Aim of the exercise => Using the listing below, select the lines with the word "Arabia" and copy them.

· · ·

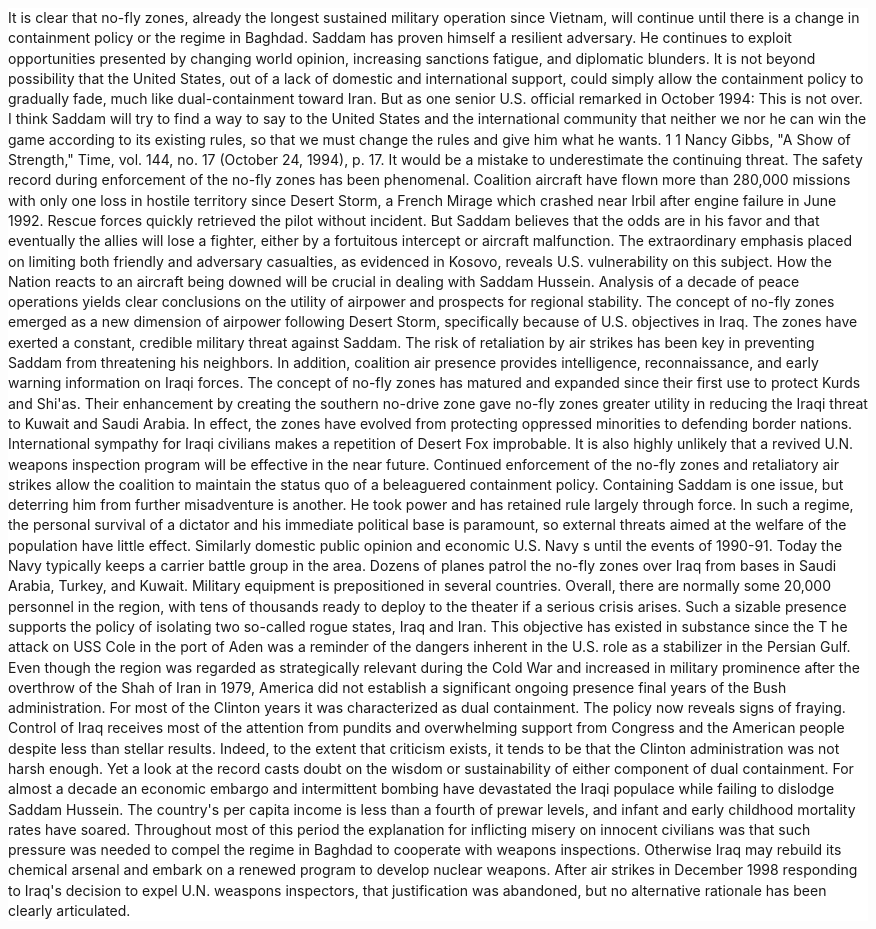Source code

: It is clear that no-fly zones, already the longest sustained military operation since Vietnam, will continue until there is a change in containment policy or the regime in Baghdad. Saddam has proven himself a resilient adversary. He continues to exploit opportunities presented by changing world opinion, increasing sanctions fatigue, and diplomatic blunders. It is not beyond possibility that the United States, out of a lack of domestic and international support, could simply allow the containment policy to gradually fade, much like dual-containment toward Iran. But as one senior U.S. official remarked in October 1994: This is not over. I think Saddam will try to find a way to say to the United States and the international community that neither we nor he can win the game according to its existing rules, so that we must change the rules and give him what he wants. 
1
1 Nancy Gibbs, "A Show of Strength," Time, vol. 144, no. 17 (October 24, 1994), p. 17.
It would be a mistake to underestimate the continuing threat.
The safety record during enforcement of the no-fly zones has been phenomenal. Coalition aircraft have flown more than 280,000 missions with only one loss in hostile territory since Desert Storm, a French Mirage which crashed near Irbil after engine failure in June 1992. Rescue forces quickly retrieved the pilot without incident. But Saddam believes that the odds are in his favor and that eventually the allies will lose a fighter, either by a fortuitous intercept or aircraft malfunction. The extraordinary emphasis placed on limiting both friendly and adversary casualties, as evidenced in Kosovo, reveals U.S. vulnerability on this subject. How the Nation reacts to an aircraft being downed will be crucial in dealing with Saddam Hussein.
Analysis of a decade of peace operations yields clear conclusions on the utility of airpower and prospects for regional stability. The concept of no-fly zones emerged as a new dimension of airpower following Desert Storm, specifically because of U.S. objectives in Iraq. The zones have exerted a constant, credible military threat against Saddam. The risk of retaliation by air strikes has been key in preventing Saddam from threatening his neighbors. In addition, coalition air presence provides intelligence, reconnaissance, and early warning information on Iraqi forces.
The concept of no-fly zones has matured and expanded since their first use to protect Kurds and Shi'as. Their enhancement by creating the southern no-drive zone gave no-fly zones greater utility in reducing the Iraqi threat to Kuwait and Saudi Arabia. In effect, the zones have evolved from protecting oppressed minorities to defending border nations.
International sympathy for Iraqi civilians makes a repetition of Desert Fox improbable. It is also highly unlikely that a revived U.N. weapons inspection program will be effective in the near future. Continued enforcement of the no-fly zones and retaliatory air strikes allow the coalition to maintain the status quo of a beleaguered containment policy.
Containing Saddam is one issue, but deterring him from further misadventure is another. He took power and has retained rule largely through force. In such a regime, the personal survival of a dictator and his immediate political base is paramount, so external threats aimed at the welfare of the population have little effect. Similarly domestic public opinion and economic
U.S. Navy s until the events of 1990-91. Today the Navy typically keeps a carrier battle group in the area. Dozens of planes patrol the no-fly zones over Iraq from bases in Saudi Arabia, Turkey, and Kuwait. Military equipment is prepositioned in several countries. Overall, there are normally some 20,000 personnel in the region, with tens of thousands ready to deploy to the theater if a serious crisis arises.
Such a sizable presence supports the policy of isolating two so-called rogue states, Iraq and Iran. This objective has existed in substance since the T he attack on USS Cole in the port of Aden was a reminder of the dangers inherent in the U.S. role as a stabilizer in the Persian Gulf. Even though the region was regarded as strategically relevant during the Cold War and increased in military prominence after the overthrow of the Shah of Iran in 1979, America did not establish a significant ongoing presence final years of the Bush administration. For most of the Clinton years it was characterized as dual containment. The policy now reveals signs of fraying. Control of Iraq receives most of the attention from pundits and overwhelming support from Congress and the American people despite less than stellar results. Indeed, to the extent that criticism exists, it tends to be that the Clinton administration was not harsh enough. Yet a look at the record casts doubt on the wisdom or sustainability of either component of dual containment.
For almost a decade an economic embargo and intermittent bombing have devastated the Iraqi populace while failing to dislodge Saddam Hussein. The country's per capita income is less than a fourth of prewar levels, and infant and early childhood mortality rates have soared. Throughout most of this period the explanation for inflicting misery on innocent civilians was that such pressure was needed to compel the regime in Baghdad to cooperate with weapons inspections. Otherwise Iraq may rebuild its chemical arsenal and embark on a renewed program to develop nuclear weapons. After air strikes in December 1998 responding to Iraq's decision to expel U.N. weaspons inspectors, that justification was abandoned, but no alternative rationale has been clearly articulated.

· · ·

Exercise solution =>
The concept of no-fly zones has matured and expanded since their first use to protect Kurds and Shi'as. Their enhancement by creating the southern no-drive zone gave no-fly zones greater utility in reducing the Iraqi threat to Kuwait and Saudi Arabia. In effect, the zones have evolved from protecting oppressed minorities to defending border nations.
U.S. Navy s until the events of 1990-91. Today the Navy typically keeps a carrier battle group in the area. Dozens of planes patrol the no-fly zones over Iraq from bases in Saudi Arabia, Turkey, and Kuwait. Military equipment is prepositioned in several countries. Overall, there are normally some 20,000 personnel in the region, with tens of thousands ready to deploy to the theater if a serious crisis arises.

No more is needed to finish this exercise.